→ **Task to complete**
Can you render every line of the records below as a Markdown table with the columns Row and Line text, skipping blank lines and leaving the pictures out?

- Opening Delimiter -

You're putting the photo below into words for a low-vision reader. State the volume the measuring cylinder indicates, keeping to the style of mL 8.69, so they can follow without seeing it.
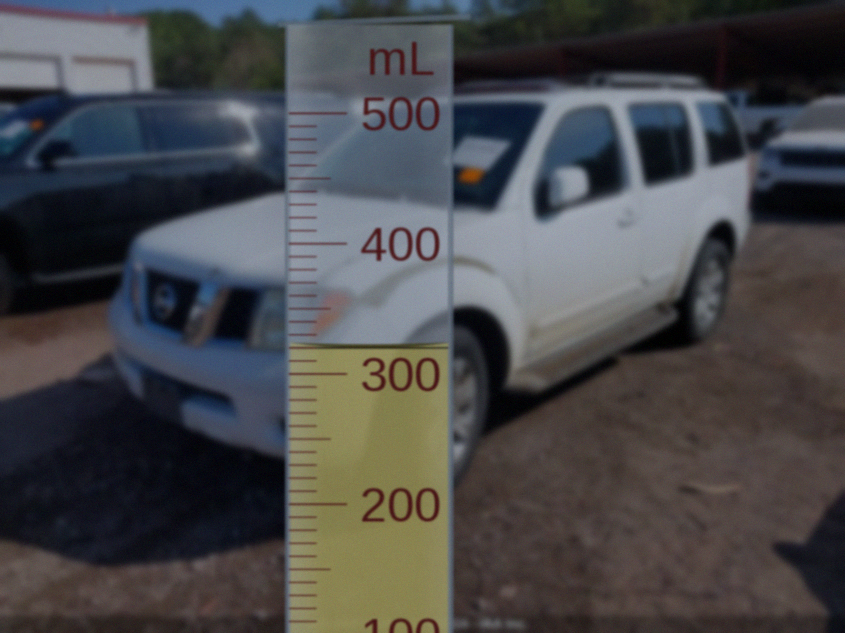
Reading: mL 320
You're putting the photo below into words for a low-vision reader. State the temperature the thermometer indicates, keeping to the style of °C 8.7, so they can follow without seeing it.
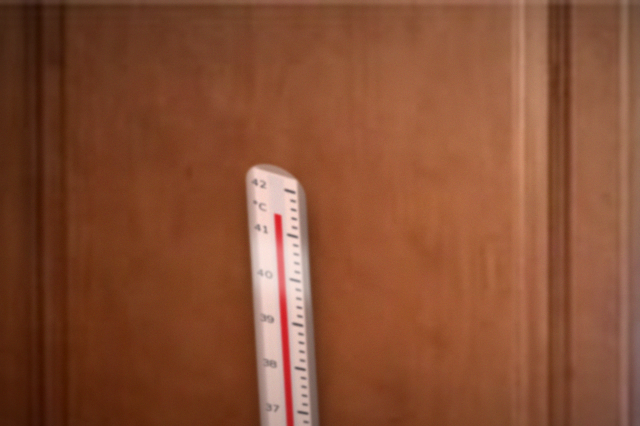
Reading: °C 41.4
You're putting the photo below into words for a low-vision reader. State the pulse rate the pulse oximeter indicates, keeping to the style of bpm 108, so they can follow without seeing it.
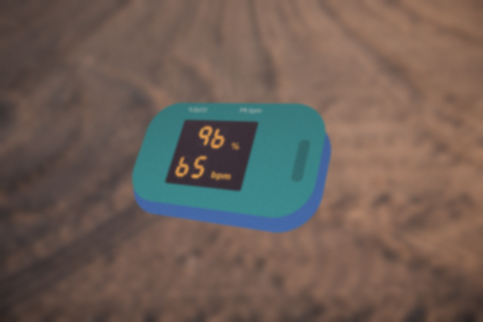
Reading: bpm 65
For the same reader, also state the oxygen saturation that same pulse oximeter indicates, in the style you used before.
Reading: % 96
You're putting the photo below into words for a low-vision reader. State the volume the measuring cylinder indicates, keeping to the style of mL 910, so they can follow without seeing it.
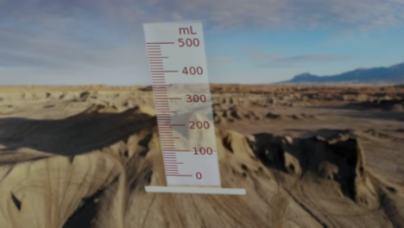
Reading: mL 100
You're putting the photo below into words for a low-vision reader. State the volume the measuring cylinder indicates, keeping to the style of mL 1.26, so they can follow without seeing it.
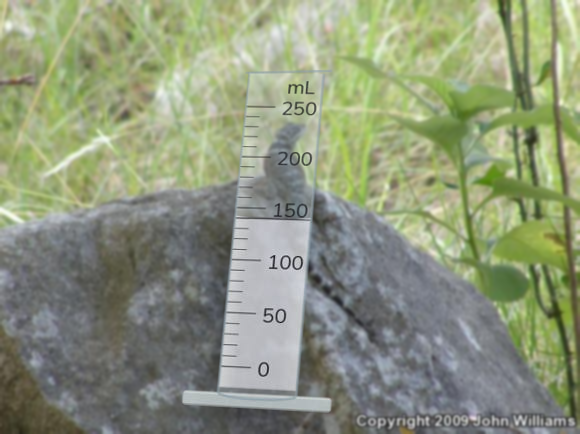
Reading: mL 140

- Closing Delimiter -

→ **Response to this exercise**
| Row | Line text |
|---|---|
| 1 | You're putting the photo below into words for a low-vision reader. State the volume the measuring cylinder indicates, keeping to the style of mL 8.69, so they can follow without seeing it. |
| 2 | Reading: mL 320 |
| 3 | You're putting the photo below into words for a low-vision reader. State the temperature the thermometer indicates, keeping to the style of °C 8.7, so they can follow without seeing it. |
| 4 | Reading: °C 41.4 |
| 5 | You're putting the photo below into words for a low-vision reader. State the pulse rate the pulse oximeter indicates, keeping to the style of bpm 108, so they can follow without seeing it. |
| 6 | Reading: bpm 65 |
| 7 | For the same reader, also state the oxygen saturation that same pulse oximeter indicates, in the style you used before. |
| 8 | Reading: % 96 |
| 9 | You're putting the photo below into words for a low-vision reader. State the volume the measuring cylinder indicates, keeping to the style of mL 910, so they can follow without seeing it. |
| 10 | Reading: mL 100 |
| 11 | You're putting the photo below into words for a low-vision reader. State the volume the measuring cylinder indicates, keeping to the style of mL 1.26, so they can follow without seeing it. |
| 12 | Reading: mL 140 |